His writings include The Natural Goodness of Man: On the System of Rousseau’s Thought (University of Chicago Press, 1990); “The Problem with the ‘Problem of Technology’” in The Problem of Technology in the Western Tradition, ed. Melzer, Weinberger and Zinman (Cornell University Press, 1993); “The Origin of the Counter-Enlightenment: Rousseau and the New Religion of Sincerity” (American Political Science Review, June 1996); “Anti-anti-Foundationalism: Is a Theory of Moral Sentiments Possible?” (Perspectives on Political Science, Summer 2001); and “Tolerance 101” (The New Republic, July 10, 1991).

He is also co-author of the Lefrak Forum books.

melzer@msu.edu

 

 

DIRECTOR,
LEFRAK FORUM

and ASSOCIATE DIRECTOR,
SYMPOSIUM ON SCIENCE, REASON AND MODERN DEMOCRACY

Jerry Weinberger is Professor of Political Science at Michigan State University. From 1997 until 2001 he was Chair of the Department of Political Science. He received his B.A. from The University of California at Berkeley in 1967 and his Ph.D. from Harvard University in 1973. He won the Michigan State University Teacher-Scholar Award and has twice been a Senior Research Fellow of the National Endowment for the Humanities.

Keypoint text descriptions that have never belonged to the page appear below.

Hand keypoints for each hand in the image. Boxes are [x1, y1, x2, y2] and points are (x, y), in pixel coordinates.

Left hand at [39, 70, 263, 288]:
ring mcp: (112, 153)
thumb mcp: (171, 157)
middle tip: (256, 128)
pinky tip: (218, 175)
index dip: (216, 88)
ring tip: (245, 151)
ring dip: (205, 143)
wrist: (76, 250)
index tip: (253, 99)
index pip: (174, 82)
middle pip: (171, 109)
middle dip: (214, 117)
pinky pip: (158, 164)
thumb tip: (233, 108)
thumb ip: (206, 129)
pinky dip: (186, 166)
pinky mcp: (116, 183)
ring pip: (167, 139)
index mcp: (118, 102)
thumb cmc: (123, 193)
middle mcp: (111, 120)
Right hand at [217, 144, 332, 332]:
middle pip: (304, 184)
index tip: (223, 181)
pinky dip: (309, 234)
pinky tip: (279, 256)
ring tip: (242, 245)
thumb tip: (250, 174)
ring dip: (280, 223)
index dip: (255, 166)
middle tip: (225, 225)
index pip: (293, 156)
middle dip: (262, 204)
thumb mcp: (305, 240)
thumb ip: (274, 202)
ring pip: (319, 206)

Professor Weinberger has pursued a career-long interest in the relation between modern politics and the rise of modern science and technology. He has written extensively on the seventeenth century philosopher and statesman Sir Francis Bacon and more recently has lectured and written on the emerging subject of biotechnology. Professor Weinberger is also interested in the political thought of Martin Heidegger.

Among his books and articles are Science, Faith and Politics: Francis Bacon and the Utopian Roots of the Modern Age (Cornell University Press, 1985); “Politics and the Problem of Technology: An Essay on Heidegger and the Tradition of Political Philosophy” (American Political Science Review, March 1992); “Technology and the Problem of Liberal Democracy” in The Problem of Technology in the Western Tradition, ed. Melzer, Weinberger, and Zinman (Cornell University Press, 1993); and Francis Bacon’s History of the Reign of King Henry the Seventh: A New Edition and Interpretive Essay (Cornell University Press, 1996). His latest book is Benjamin Franklin Unmasked: On the Unity of His Moral, Religious, and Political Thought (The University Press of Kansas, 2005).

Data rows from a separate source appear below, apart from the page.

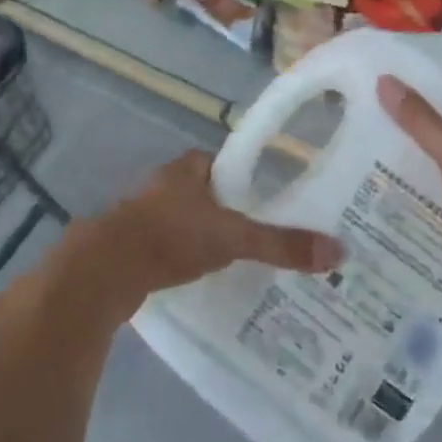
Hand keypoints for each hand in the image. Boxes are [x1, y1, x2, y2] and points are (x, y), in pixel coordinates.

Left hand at [95, 149, 344, 303]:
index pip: (222, 163)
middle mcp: (164, 185)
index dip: (243, 178)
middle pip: (204, 193)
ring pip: (183, 220)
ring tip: (235, 260)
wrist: (105, 270)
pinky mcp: (131, 246)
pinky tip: (199, 279)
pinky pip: (166, 246)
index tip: (267, 199)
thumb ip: (279, 244)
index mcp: (186, 169)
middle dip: (226, 211)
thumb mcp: (231, 238)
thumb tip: (337, 251)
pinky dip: (182, 258)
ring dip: (202, 236)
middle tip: (258, 234)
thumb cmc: (170, 237)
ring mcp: (142, 215)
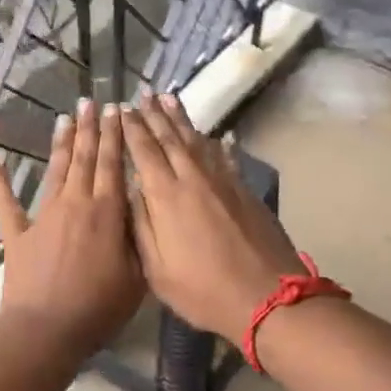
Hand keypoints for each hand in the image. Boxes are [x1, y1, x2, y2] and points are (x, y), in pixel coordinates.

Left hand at [0, 100, 143, 359]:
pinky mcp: (17, 232)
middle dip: (91, 129)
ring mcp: (43, 216)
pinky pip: (4, 199)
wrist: (47, 331)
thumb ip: (139, 237)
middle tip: (92, 102)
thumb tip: (141, 208)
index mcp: (107, 212)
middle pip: (85, 158)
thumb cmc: (98, 309)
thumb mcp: (137, 275)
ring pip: (55, 170)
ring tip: (65, 117)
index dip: (116, 136)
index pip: (114, 164)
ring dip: (61, 143)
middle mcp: (75, 204)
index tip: (118, 110)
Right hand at [122, 90, 306, 343]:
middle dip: (154, 114)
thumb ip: (142, 226)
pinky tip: (215, 136)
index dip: (132, 129)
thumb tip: (132, 191)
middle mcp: (194, 179)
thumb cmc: (203, 290)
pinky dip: (216, 144)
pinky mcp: (245, 191)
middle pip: (170, 138)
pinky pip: (225, 158)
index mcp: (166, 197)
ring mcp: (223, 183)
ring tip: (170, 99)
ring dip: (182, 119)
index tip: (122, 109)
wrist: (267, 298)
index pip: (144, 152)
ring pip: (198, 141)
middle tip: (144, 93)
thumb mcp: (157, 269)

He is also co-author of the Lefrak Forum books.

weinber8@msu.edu

 

 

EXECUTIVE DIRECTOR,
SYMPOSIUM ON SCIENCE, REASON AND MODERN DEMOCRACY

M. Richard Zinman is University Distinguished Professor of Political Theory in James Madison College, Michigan State’s residential college for undergraduates studying political affairs. He received his B.A. from Cornell University in 1965 and his Ph.D. from the Claremont Graduate School in 1976. In 1969 he helped found James Madison College and he has for many years served as Chair of its program in Political Theory and Constitutional Democracy. He has been a fellow of the National Endowment for the Humanities and in 2001 served as Distinguished Guest Professor in the Institute of Political Studies at Portuguese Catholic University.

Professor Zinman has focused on the challenges posed for the theory and practice of liberal democracy by the so-called “death of God” or nihilism. He has written and lectured widely on the political philosophy of the American Founding and on Plato, Aristotle, Thucydides, and Nietzsche. He is a highly recognized teacher of undergraduates, having won Michigan State’s Distinguished Faculty Award, the State of Michigan’s Teaching Excellence Award, and Michigan States’s Honors College Award for Distinguished Contributions to Honors Students. His former students occupy distinguished positions in universities across the nation, in national politics, and in the legal and judicial professions.

His most recent papers are “Nietzsche’s Thucydides” and “Nietzsche, Democracy, and the Pathos of Distance.”

He is also co-editor of all the Lefrak Forum books.